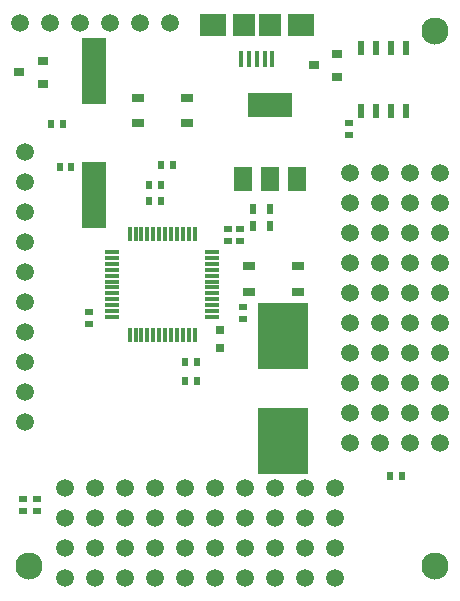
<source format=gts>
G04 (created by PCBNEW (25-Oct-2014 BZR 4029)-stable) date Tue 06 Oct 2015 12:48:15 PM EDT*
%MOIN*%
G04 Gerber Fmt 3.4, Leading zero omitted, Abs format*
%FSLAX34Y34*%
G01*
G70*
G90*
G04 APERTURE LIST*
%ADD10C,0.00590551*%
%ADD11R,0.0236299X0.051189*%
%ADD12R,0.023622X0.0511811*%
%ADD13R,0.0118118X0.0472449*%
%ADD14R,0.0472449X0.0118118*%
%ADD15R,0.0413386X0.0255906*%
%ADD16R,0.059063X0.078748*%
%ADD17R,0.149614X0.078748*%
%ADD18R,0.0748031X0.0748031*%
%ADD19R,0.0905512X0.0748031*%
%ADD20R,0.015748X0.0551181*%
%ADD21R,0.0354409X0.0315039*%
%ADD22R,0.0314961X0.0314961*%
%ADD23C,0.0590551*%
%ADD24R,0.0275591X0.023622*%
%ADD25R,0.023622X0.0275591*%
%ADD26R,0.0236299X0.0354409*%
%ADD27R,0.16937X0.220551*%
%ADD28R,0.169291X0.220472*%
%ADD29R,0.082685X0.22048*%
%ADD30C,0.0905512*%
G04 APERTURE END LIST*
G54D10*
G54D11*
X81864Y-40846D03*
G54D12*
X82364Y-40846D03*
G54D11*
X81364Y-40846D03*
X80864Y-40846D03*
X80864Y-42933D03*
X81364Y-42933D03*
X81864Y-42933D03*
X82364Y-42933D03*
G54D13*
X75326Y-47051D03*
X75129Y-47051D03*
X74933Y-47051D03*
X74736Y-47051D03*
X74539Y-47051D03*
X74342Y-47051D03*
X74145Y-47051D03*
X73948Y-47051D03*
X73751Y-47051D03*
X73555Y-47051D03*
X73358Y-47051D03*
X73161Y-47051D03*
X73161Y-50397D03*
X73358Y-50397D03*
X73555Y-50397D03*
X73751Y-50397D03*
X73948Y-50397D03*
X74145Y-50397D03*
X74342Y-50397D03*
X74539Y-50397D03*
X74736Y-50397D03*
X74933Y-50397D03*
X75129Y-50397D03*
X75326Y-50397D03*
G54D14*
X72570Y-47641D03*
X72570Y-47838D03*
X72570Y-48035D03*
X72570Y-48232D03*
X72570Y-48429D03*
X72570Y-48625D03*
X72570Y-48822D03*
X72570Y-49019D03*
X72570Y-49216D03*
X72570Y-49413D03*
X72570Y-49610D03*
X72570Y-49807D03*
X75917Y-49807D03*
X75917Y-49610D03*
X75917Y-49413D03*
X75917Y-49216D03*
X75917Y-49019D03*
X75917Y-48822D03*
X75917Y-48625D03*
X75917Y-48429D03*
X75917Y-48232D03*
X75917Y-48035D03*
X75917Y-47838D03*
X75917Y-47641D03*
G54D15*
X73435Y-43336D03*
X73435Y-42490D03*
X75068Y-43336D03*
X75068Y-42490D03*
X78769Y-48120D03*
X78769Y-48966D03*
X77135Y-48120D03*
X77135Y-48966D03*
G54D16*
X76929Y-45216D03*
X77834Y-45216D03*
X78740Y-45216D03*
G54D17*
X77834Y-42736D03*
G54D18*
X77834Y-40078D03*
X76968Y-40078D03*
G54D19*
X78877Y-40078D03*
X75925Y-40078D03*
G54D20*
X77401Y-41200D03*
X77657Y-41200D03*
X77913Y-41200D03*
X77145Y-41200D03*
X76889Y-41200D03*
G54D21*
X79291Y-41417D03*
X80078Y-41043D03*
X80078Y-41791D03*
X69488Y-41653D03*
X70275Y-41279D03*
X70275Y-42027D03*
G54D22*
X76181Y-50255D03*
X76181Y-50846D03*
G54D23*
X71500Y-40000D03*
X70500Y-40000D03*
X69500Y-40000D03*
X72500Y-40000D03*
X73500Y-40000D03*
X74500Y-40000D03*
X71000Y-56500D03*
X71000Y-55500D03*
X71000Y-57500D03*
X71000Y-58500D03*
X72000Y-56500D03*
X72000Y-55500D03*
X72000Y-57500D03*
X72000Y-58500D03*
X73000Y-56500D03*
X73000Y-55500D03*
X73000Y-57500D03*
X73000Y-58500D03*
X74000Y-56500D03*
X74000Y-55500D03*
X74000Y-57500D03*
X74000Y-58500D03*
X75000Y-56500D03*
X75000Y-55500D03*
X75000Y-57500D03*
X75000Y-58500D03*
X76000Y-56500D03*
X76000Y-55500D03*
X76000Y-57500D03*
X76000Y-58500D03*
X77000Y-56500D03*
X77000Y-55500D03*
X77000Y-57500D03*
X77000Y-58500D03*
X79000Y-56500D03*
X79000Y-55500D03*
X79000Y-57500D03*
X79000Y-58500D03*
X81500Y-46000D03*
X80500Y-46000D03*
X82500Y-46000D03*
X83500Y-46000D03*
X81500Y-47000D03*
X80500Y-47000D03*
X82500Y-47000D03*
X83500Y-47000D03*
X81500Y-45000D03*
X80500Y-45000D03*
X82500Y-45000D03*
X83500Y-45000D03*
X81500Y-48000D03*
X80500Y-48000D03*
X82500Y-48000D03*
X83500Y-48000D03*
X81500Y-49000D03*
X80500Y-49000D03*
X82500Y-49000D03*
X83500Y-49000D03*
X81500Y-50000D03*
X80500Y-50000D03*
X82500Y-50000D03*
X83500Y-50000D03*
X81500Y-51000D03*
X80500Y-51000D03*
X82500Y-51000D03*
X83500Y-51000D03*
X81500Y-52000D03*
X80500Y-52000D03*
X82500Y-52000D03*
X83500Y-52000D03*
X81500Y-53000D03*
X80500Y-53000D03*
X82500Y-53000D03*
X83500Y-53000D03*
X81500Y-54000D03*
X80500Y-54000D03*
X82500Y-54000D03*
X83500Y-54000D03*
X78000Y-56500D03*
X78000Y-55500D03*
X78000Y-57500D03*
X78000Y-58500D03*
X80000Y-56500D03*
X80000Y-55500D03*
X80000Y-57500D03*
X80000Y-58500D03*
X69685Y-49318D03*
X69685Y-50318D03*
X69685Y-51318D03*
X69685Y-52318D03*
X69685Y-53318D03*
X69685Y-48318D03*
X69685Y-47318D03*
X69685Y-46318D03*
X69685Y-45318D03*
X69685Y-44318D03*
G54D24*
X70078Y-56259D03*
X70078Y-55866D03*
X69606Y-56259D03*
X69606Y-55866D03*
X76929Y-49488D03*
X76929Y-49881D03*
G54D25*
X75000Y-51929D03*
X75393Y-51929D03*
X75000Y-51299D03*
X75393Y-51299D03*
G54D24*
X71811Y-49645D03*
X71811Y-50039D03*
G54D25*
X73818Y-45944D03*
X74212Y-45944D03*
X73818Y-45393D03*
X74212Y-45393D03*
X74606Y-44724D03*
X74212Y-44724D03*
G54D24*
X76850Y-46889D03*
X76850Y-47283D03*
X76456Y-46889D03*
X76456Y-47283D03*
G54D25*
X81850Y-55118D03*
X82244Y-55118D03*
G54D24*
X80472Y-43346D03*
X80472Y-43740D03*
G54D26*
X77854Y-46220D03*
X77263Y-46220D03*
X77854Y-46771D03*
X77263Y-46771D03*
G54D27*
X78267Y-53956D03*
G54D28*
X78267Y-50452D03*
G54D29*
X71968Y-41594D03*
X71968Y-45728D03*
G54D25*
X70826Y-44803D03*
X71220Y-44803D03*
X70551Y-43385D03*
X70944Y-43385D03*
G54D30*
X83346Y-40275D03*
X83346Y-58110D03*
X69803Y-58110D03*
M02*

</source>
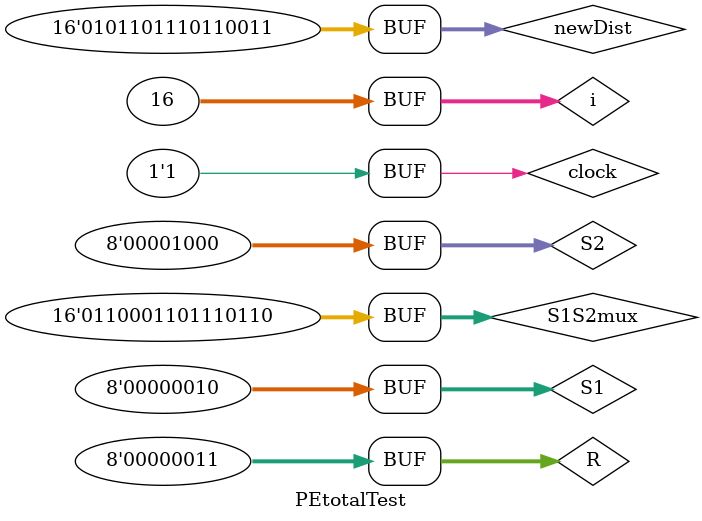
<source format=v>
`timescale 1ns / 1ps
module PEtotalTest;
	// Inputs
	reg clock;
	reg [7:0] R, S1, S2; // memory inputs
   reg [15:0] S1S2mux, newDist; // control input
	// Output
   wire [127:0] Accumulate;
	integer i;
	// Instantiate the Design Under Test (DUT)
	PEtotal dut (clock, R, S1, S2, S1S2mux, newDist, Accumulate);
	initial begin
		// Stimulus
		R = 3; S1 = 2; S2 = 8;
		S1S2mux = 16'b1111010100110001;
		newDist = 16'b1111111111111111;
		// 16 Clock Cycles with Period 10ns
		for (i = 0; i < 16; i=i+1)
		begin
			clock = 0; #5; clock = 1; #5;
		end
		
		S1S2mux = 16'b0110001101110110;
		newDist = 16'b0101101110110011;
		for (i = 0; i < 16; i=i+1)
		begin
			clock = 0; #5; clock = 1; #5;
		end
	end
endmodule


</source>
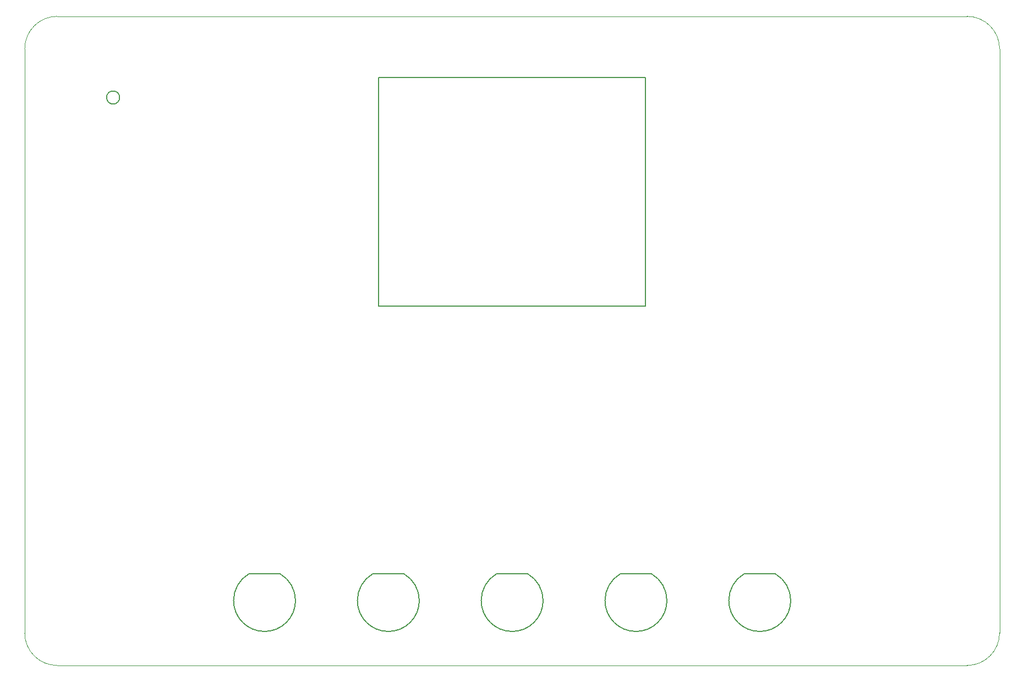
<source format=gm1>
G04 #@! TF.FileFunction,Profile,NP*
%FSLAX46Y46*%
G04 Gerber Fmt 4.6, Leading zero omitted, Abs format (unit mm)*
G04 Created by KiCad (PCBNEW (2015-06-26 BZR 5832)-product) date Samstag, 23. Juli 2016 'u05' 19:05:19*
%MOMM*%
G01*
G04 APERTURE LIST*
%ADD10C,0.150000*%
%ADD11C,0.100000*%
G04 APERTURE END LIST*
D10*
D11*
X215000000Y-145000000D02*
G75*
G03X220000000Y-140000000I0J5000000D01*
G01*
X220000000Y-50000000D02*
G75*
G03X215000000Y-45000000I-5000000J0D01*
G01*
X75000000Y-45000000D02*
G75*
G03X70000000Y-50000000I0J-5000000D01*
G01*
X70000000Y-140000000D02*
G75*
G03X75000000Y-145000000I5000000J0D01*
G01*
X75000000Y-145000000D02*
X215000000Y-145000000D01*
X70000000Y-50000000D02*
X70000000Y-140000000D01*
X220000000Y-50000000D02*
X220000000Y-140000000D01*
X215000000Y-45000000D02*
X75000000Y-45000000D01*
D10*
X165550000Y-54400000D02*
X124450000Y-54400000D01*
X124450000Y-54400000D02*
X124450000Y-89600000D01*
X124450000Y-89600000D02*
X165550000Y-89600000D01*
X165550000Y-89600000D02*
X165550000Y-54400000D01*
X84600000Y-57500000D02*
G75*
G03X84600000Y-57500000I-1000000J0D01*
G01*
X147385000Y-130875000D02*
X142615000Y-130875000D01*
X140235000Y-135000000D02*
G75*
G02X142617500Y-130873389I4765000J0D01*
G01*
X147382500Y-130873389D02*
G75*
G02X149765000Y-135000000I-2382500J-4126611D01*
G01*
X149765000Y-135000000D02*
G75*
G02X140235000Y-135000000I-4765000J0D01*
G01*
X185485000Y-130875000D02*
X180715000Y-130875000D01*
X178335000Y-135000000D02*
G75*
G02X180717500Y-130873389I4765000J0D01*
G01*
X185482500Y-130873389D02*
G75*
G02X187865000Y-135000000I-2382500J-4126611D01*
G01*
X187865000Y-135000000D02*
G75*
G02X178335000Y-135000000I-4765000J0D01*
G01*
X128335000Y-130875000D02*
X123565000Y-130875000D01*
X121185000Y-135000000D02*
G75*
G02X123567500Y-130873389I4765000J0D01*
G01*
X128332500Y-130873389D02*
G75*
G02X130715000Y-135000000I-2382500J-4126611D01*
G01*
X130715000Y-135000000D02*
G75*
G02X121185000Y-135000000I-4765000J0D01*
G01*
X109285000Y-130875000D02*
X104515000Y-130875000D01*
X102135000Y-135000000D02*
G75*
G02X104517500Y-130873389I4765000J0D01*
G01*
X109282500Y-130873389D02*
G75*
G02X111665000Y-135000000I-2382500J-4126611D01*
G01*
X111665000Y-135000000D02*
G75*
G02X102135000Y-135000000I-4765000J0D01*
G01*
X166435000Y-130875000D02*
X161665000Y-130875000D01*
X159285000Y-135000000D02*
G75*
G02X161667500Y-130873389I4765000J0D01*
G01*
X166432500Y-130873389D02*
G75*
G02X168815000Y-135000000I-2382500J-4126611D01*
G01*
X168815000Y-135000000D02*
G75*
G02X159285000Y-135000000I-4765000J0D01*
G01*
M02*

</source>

• _Task_
The word "date" appears in some lines of the data; state how many such lines there are, and nothing further.

• _Response_
2